• Required action
Could you update the lines from the line with "Новости за границей" to the line with "Добавить вакансию" by writing them out again with "Добавить" replaced by "Разместить" and everything else left unchanged?

(Saved data entries)
**********
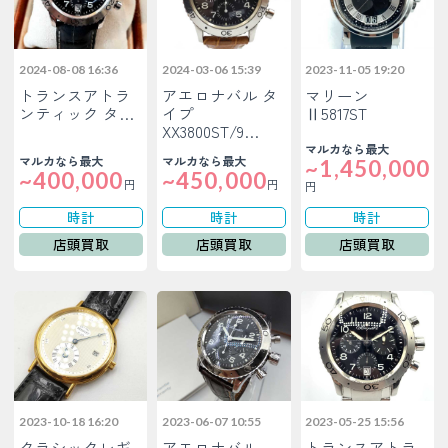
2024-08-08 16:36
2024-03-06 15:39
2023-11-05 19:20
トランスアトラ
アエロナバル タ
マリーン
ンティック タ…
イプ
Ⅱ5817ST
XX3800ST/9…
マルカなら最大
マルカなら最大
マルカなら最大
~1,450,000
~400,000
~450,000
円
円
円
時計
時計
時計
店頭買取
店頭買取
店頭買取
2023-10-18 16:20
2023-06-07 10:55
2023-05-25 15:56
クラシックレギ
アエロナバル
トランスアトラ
**********
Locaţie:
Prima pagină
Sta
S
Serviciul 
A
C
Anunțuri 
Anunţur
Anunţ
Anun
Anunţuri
**********
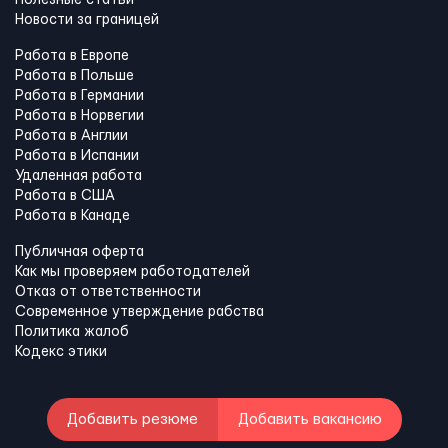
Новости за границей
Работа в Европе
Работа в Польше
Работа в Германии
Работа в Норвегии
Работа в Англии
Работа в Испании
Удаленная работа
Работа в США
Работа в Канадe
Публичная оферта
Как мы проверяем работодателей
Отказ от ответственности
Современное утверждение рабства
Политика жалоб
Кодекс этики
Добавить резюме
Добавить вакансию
**********
• Response below
Новости за границей
Работа в Европе
Работа в Польше
Работа в Германии
Работа в Норвегии
Работа в Англии
Работа в Испании
Удаленная работа
Работа в США
Работа в Канадe
Публичная оферта
Как мы проверяем работодателей
Отказ от ответственности
Современное утверждение рабства
Политика жалоб
Кодекс этики
Разместить резюме
Разместить вакансию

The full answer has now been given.